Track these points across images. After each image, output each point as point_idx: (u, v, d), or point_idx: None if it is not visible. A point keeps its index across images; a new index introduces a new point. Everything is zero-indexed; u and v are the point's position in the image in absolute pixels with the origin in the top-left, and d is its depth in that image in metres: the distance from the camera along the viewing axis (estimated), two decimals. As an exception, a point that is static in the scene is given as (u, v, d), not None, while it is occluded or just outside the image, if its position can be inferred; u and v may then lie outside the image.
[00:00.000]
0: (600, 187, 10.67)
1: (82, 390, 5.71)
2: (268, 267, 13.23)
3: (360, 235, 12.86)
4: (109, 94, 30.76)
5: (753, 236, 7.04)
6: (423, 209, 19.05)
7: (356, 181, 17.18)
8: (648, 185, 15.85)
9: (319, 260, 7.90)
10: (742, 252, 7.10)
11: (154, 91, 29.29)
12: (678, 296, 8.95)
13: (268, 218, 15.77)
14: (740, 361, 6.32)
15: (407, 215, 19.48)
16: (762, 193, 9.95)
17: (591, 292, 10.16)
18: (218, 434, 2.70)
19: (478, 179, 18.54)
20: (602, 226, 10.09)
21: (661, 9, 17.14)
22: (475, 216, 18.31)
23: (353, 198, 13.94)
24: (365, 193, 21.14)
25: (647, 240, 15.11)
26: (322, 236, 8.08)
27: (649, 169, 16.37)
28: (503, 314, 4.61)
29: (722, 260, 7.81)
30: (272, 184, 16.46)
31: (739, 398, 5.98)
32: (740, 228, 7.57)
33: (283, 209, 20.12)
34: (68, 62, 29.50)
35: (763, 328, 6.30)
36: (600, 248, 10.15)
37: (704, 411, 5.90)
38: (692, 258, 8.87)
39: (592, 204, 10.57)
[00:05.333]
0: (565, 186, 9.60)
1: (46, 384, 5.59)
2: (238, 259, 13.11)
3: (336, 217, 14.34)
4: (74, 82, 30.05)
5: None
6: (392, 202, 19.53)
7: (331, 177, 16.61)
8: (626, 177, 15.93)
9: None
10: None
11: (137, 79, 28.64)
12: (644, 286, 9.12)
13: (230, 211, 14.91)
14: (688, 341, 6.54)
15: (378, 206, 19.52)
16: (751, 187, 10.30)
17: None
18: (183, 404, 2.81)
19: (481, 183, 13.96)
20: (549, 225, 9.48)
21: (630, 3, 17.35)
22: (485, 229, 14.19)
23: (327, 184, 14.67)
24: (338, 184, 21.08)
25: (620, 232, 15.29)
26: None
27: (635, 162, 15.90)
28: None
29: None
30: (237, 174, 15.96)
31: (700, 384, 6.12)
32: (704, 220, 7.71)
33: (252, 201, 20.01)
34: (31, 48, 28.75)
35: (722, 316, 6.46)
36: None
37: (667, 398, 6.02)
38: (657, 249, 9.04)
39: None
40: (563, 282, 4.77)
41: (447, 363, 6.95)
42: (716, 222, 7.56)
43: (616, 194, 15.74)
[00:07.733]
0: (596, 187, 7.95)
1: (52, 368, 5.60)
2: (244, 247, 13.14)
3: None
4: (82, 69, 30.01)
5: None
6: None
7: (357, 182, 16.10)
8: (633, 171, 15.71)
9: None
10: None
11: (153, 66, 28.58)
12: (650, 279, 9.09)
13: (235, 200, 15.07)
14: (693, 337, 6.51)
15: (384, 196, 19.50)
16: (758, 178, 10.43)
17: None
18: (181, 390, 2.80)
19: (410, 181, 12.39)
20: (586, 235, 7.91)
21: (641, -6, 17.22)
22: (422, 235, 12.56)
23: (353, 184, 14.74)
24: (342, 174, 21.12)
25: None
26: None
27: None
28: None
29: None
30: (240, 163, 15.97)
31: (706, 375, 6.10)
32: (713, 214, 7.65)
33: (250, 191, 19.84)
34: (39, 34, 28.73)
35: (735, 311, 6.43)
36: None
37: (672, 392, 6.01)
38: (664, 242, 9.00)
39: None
════════════════════
Repeat the material from above exactly, word for word.

Track these points across images. After each image, output each point as point_idx: (u, v, d), or point_idx: None if it is not visible. A point keeps its index across images; a new index introduces a new point. Everything is zero-indexed; u and v are the point's position in the image in absolute pixels with the origin in the top-left, and d is its depth in that image in metres: the distance from the camera along the viewing axis (estimated), two decimals. As an exception, a point that is static in the scene is given as (u, v, d), not None, while it is occluded or just outside the image, if its position can be inferred; u and v may then lie outside the image.
[00:00.000]
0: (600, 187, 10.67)
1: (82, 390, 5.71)
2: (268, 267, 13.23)
3: (360, 235, 12.86)
4: (109, 94, 30.76)
5: (753, 236, 7.04)
6: (423, 209, 19.05)
7: (356, 181, 17.18)
8: (648, 185, 15.85)
9: (319, 260, 7.90)
10: (742, 252, 7.10)
11: (154, 91, 29.29)
12: (678, 296, 8.95)
13: (268, 218, 15.77)
14: (740, 361, 6.32)
15: (407, 215, 19.48)
16: (762, 193, 9.95)
17: (591, 292, 10.16)
18: (218, 434, 2.70)
19: (478, 179, 18.54)
20: (602, 226, 10.09)
21: (661, 9, 17.14)
22: (475, 216, 18.31)
23: (353, 198, 13.94)
24: (365, 193, 21.14)
25: (647, 240, 15.11)
26: (322, 236, 8.08)
27: (649, 169, 16.37)
28: (503, 314, 4.61)
29: (722, 260, 7.81)
30: (272, 184, 16.46)
31: (739, 398, 5.98)
32: (740, 228, 7.57)
33: (283, 209, 20.12)
34: (68, 62, 29.50)
35: (763, 328, 6.30)
36: (600, 248, 10.15)
37: (704, 411, 5.90)
38: (692, 258, 8.87)
39: (592, 204, 10.57)
[00:05.333]
0: (565, 186, 9.60)
1: (46, 384, 5.59)
2: (238, 259, 13.11)
3: (336, 217, 14.34)
4: (74, 82, 30.05)
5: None
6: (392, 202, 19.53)
7: (331, 177, 16.61)
8: (626, 177, 15.93)
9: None
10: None
11: (137, 79, 28.64)
12: (644, 286, 9.12)
13: (230, 211, 14.91)
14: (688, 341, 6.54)
15: (378, 206, 19.52)
16: (751, 187, 10.30)
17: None
18: (183, 404, 2.81)
19: (481, 183, 13.96)
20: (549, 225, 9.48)
21: (630, 3, 17.35)
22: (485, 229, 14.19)
23: (327, 184, 14.67)
24: (338, 184, 21.08)
25: (620, 232, 15.29)
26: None
27: (635, 162, 15.90)
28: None
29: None
30: (237, 174, 15.96)
31: (700, 384, 6.12)
32: (704, 220, 7.71)
33: (252, 201, 20.01)
34: (31, 48, 28.75)
35: (722, 316, 6.46)
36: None
37: (667, 398, 6.02)
38: (657, 249, 9.04)
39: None
40: (563, 282, 4.77)
41: (447, 363, 6.95)
42: (716, 222, 7.56)
43: (616, 194, 15.74)
[00:07.733]
0: (596, 187, 7.95)
1: (52, 368, 5.60)
2: (244, 247, 13.14)
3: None
4: (82, 69, 30.01)
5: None
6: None
7: (357, 182, 16.10)
8: (633, 171, 15.71)
9: None
10: None
11: (153, 66, 28.58)
12: (650, 279, 9.09)
13: (235, 200, 15.07)
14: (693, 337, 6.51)
15: (384, 196, 19.50)
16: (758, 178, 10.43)
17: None
18: (181, 390, 2.80)
19: (410, 181, 12.39)
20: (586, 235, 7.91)
21: (641, -6, 17.22)
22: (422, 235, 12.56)
23: (353, 184, 14.74)
24: (342, 174, 21.12)
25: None
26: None
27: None
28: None
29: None
30: (240, 163, 15.97)
31: (706, 375, 6.10)
32: (713, 214, 7.65)
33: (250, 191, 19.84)
34: (39, 34, 28.73)
35: (735, 311, 6.43)
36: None
37: (672, 392, 6.01)
38: (664, 242, 9.00)
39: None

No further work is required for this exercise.